The first innovation, called Concurrent Linguistic Error Detection (CLED), is based on a simple but effective principle: the text generated by a large language model (LLM) must be consistent and follow the rules of the language. When hardware errors occur, the model often generates text with abnormal patterns. The proposed methodology detects these errors, identifying more than 87% of them at a computational cost of less than 1%. “The great advantage of CLED is that it works even with commercial models, which we can only access through an API [application programming interface],” says professor Pedro Reviriego, co-author of the studies.
The second proposal, the Adjustable Sequence Length (ASL) scheme, addresses the problem of energy consumption in neural networks that use stochastic computing [characterized by using random bit sequences instead of precise binary values]. This technology, ideal for the IoT due to its low power consumption, processes information as bit streams. The ASL technique optimizes this process by intelligently adjusting the accuracy of each layer of the neural network: it maintains high accuracy in the initial, more sensitive layers and reduces it in the final layers. Thanks to this method, energy savings and latent reductions of over 60% have been achieved with virtually no loss of accuracy.
“These developments demonstrate that it is possible to make AI safer and more efficient without compromising its performance,” explains professor Javier Conde, also an author of the papers. He adds that these advances reaffirm UPM’s position at “the forefront of research in computing architectures for the next generation of intelligent and sustainable systems.”

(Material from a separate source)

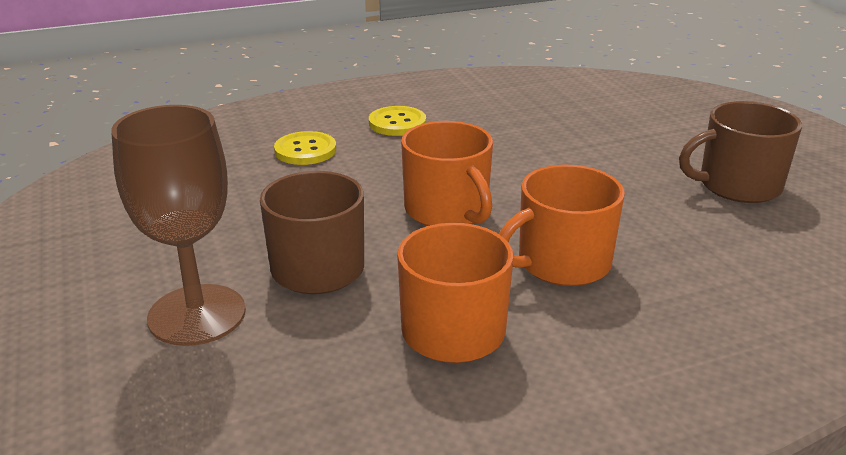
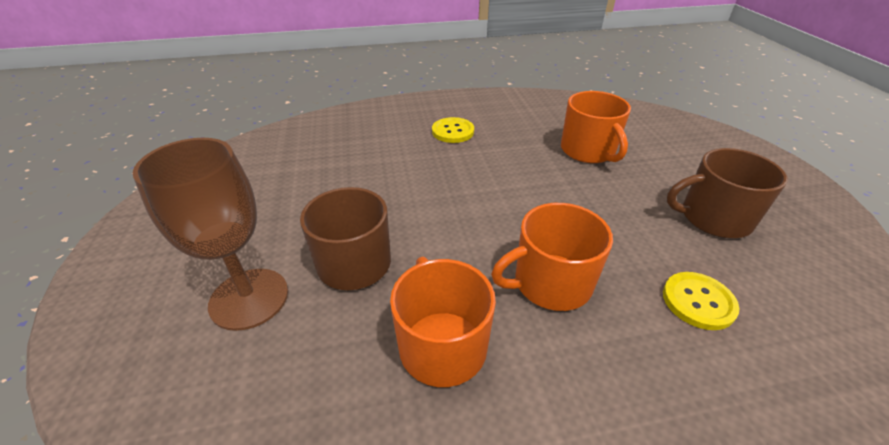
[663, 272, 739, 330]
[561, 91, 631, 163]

- . J. Zhu, J. Conde, Z. Gao, P. Reviriego, S. Liu and F. Lombardi. "Concurrent Linguistic Error Detection (CLED): A New Methodology for Error Detection in Large Language Models,". IEEE Transactions on Computers, vol. 74, no. 11, pp. 3638-3651, Nov. 2025.
- . Wang et al. "Energy-Efficient Stochastic Computing (SC) Neural Networks for Internet of Things Devices With Layer-Wise Adjustable Sequence Length (ASL)", IEEE Internet of Things Journal, vol. 12, no. 14, pp. 26955-26967, 15 July15, 2025.